Marco Antonio Rodríguez

‘El grito’

Una criatura grita en el primer plano de la icónica obra de Edvard Munch (Noruega, 1863-1944). Horada el tiempo con su alarido y sigue su camino; va absorbiendo la historia y se emplaza entre nosotros, intacto, para seguir su azaroso itinerario. ¿Esa criatura es humana, un ánima despavorida, un esbozo fantasmal replicando el dolor de un artista insano? Lo cierto es que ese grito nunca perteneció a nadie, fue arrancado de las entrañas de la humanidad, revelación intemporal del miedo y la angustia de los humanos, de ser y estar aquí en la tierra.

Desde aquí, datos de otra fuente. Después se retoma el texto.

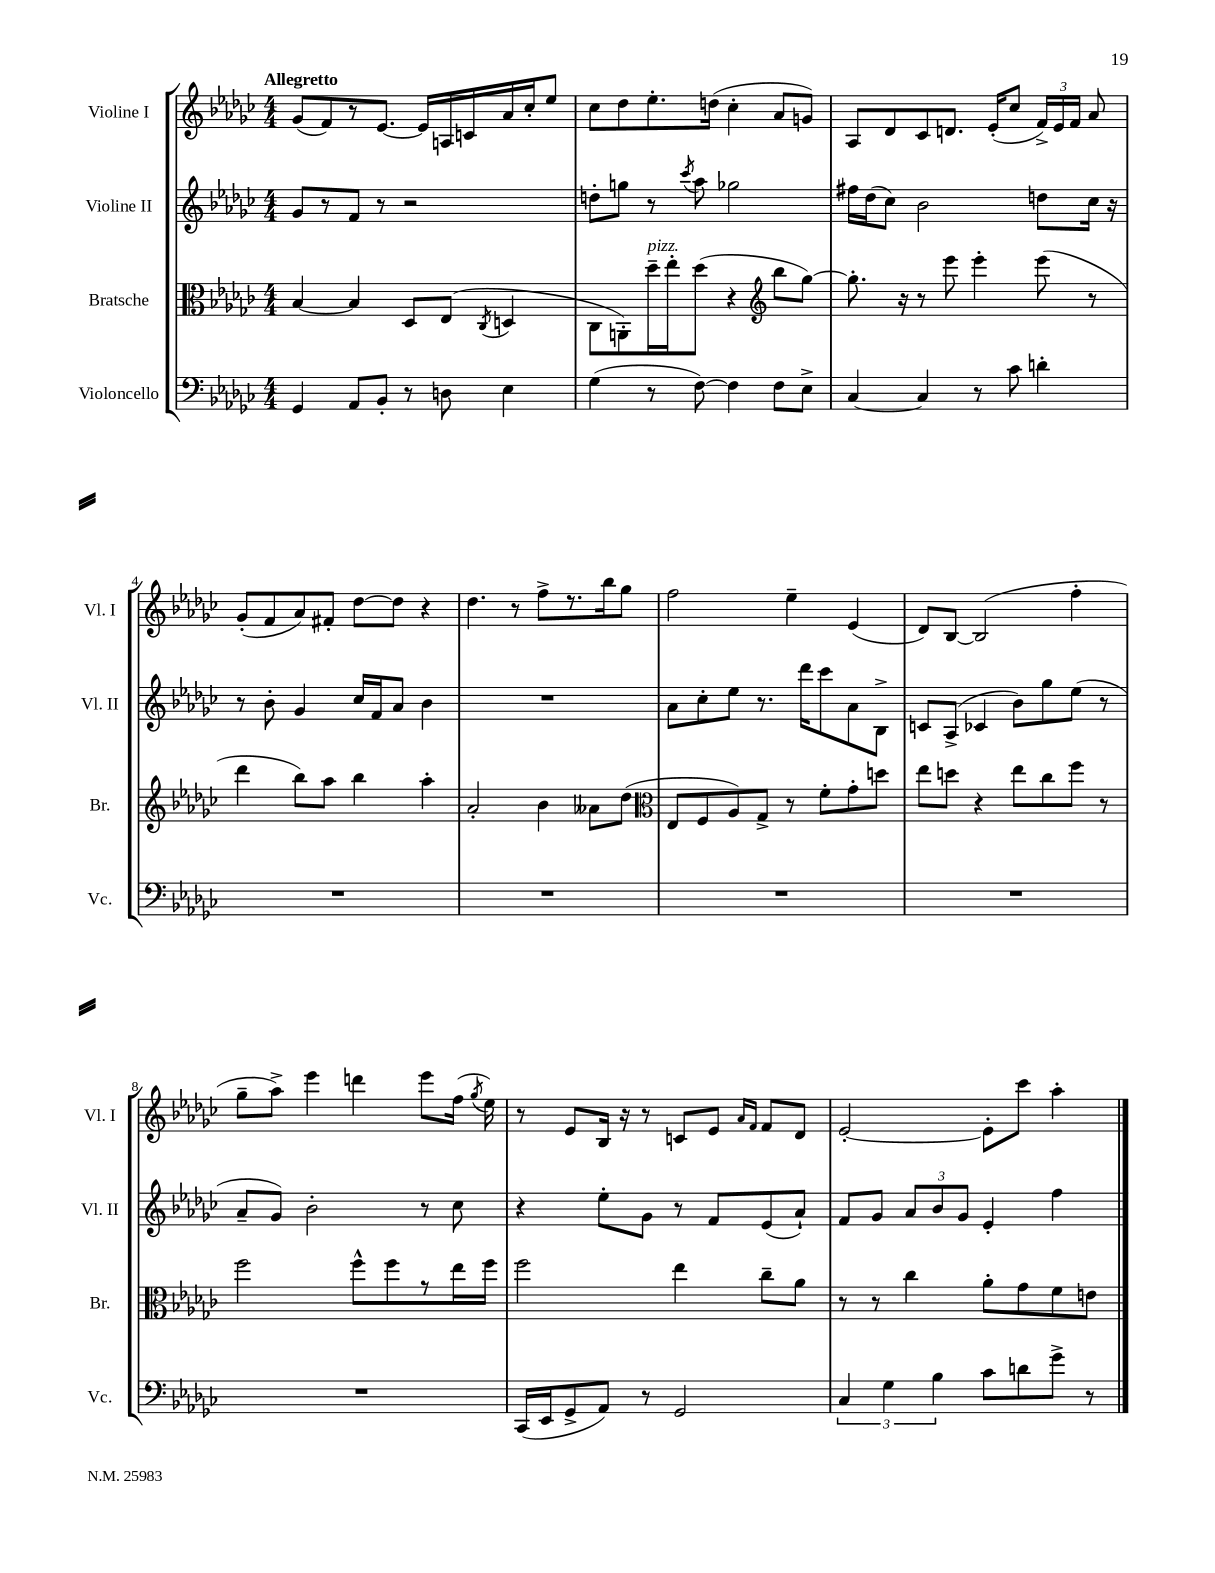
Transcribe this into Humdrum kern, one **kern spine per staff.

**kern	**kern	**kern	**kern
*staff4	*staff3	*staff2	*staff1
*clefF4	*clefC3	*clefG2	*clefG2
*k[b-e-a-d-g-c-]	*k[b-e-a-d-g-c-]	*k[b-e-a-d-g-c-]	*k[b-e-a-d-g-c-]
*M4/4	*M4/4	*M4/4	*M4/4
4GG-	[4B-	8g-	(8g-
.	.	8r	8f)
8AA-	4B-]	8f	8r
8BB-'	.	8r	[8.e-
8r	8D-	2r	.
.	.	.	16e-]
8D	(8E-	.	16A
.	.	.	16c
.	8qC-	.	.
4E-	4D	.	16a-
.	.	.	16cc-'
.	.	.	8ee-
=	=	=	=
(4G-	8C-	8dd'	8cc-
.	8AA')	8gg	8dd-
8r	16dd-~	8r	8.ee-'
.	16ee-'	.	.
.	.	8qccc-	.
[8F)	(8dd-	8aa-	.
.	.	.	(16dd
4F]	4r	2gg-	4cc-'
*	*clefG2	*	*
8F	8bb-	.	8a-
8E-^	[8gg-)	.	8g)
=	=	=	=
[4C-	8.gg-']	16ff#	8A-
.	.	(16dd-	.
.	.	8cc-)	8d-
.	16r	.	.
4C-]	8r	2b-	8c-
.	8eee-	.	8.d
8r	4eee-'	.	.
.	.	.	(16e-'
8c-	.	.	8cc-
4d'	(8eee-	8dd	24f^)
.	.	.	24e-
.	.	.	24f
.	8r	16cc-	8a-
.	.	16r	.
=	=	=	=
1r	4ddd-	8r	(8g-'
.	.	8b-'	8f
.	8bb-)	4g-	8a-)
.	8aa-	.	8f#'
.	4bb-	16cc-	[8dd-
.	.	16f	.
.	.	8a-	8dd-]
.	4aa-'	4b-	4r
=	=	=	=
1r	2a-'	1r	4.dd-
.	.	.	8r
.	4b-	.	8ff^
.	.	.	8.r
.	8a--	.	.
.	.	.	16bb-
.	(8dd-	.	8gg-
=	=	=	=
*	*clefC3	*	*
1r	8E-	8a-	2ff
.	8F	8cc-'	.
.	8A-)	8ee-	.
.	8G-^	8.r	.
.	8r	.	4ee-~
.	.	16ddd-	.
.	8f'	8ccc-	.
.	8g-'	8a-	(4e-
.	8dd	8B-^	.
=	=	=	=
1r	8ee-	8c	8d-)
.	8dd	(8A-^	[8B-
.	4r	4c-	(2B-]
.	8ee-	8b-)	.
.	8cc-	8gg-	.
.	8ff	(8ee-	4ff'
.	8r	8r	.
=	=	=	=
1r	2ff	8a-~	8gg-~
.	.	8g-)	8aa-^)
.	.	2b-'	4eee-
.	8ff^^	.	4ddd
.	8ff	.	.
.	8r	8r	8eee-
.	16ee-	8cc-	(16ff
.	.	.	8qgg-
.	16ff	.	16ee-)
=	=	=	=
(16CC-	2ff	4r	8r
16EE-	.	.	.
8GG-^	.	.	8e-
8AA-)	.	8ee-'	16B-
.	.	.	16r
8r	.	8g-	8r
2GG-	4ee-	8r	8c
.	.	8f	8e-
.	.	.	16qqa-
.	.	.	16qqf
.	8cc-~	(8e-	8f
.	8a-	8a-`)	8d-
=	=	=	=
6C-	8r	8f	[2e-'
.	8r	8g-	.
6G-	.	.	.
.	4cc-	12a-	.
6B-	.	12b-	.
.	.	12g-	.
8c-	8a-'	4e-'	8e-']
8d	8g-	.	8ccc-
8g-^	8f	4ff	4aa-'
8r	8e	.	.
==	==	==	==
*-	*-	*-	*-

Dos paseantes asoman a distancia de ese espectro ululante, ¿la estolidez de quienes deambulan impávidos solo satisfaciendo sus instintos primarios? Un cielo incendiado predomina en la obra; el puente y su barandilla, al igual que la franja ancha del mar que fluye por el costado derecho, son resueltos en colores fríos. Planos bidimensionales, cromática que vibra en escalas, subyugando las líneas sinuosas, ondulantes. Silencio y estruendo. Clamor y gemido del espanto de vivir.

Munch presagió el doliente paso del siglo XX y abrazó nuestra época asfixiada por la agonía de las ideologías, culto al poder por el poder, aberrante resurgimiento de sistemas sepultados, imperio de la tecnología… En las redes legiones de victimarios odian, escarnecen, calumnian, seguros de que algún daño causarán a sus víctimas. No hay ‘yo’ en “El grito” del siglo XXI, así su creador original, hace más de cien años, haya pretendido convertirlo en el testimonio de su vivencia personal; hay una masa amorfa, perpleja y extraviada, que aúlla, ruge, implora. Nada positivo. Fosa, vacío, infinito borrascoso.

Munch confesó que su grito iba a ser un hombre vestido, pero en París vio una momia peruana de rasgos andróginos (hermafroditismo, ambigüedad) y la adoptó para que sea quien profiera su grito. Millones de habitantes que pueblan nuestro planeta vociferan hartos de “todo poder”, “El grito” de Edvard Munch deviene en una de sus divisas.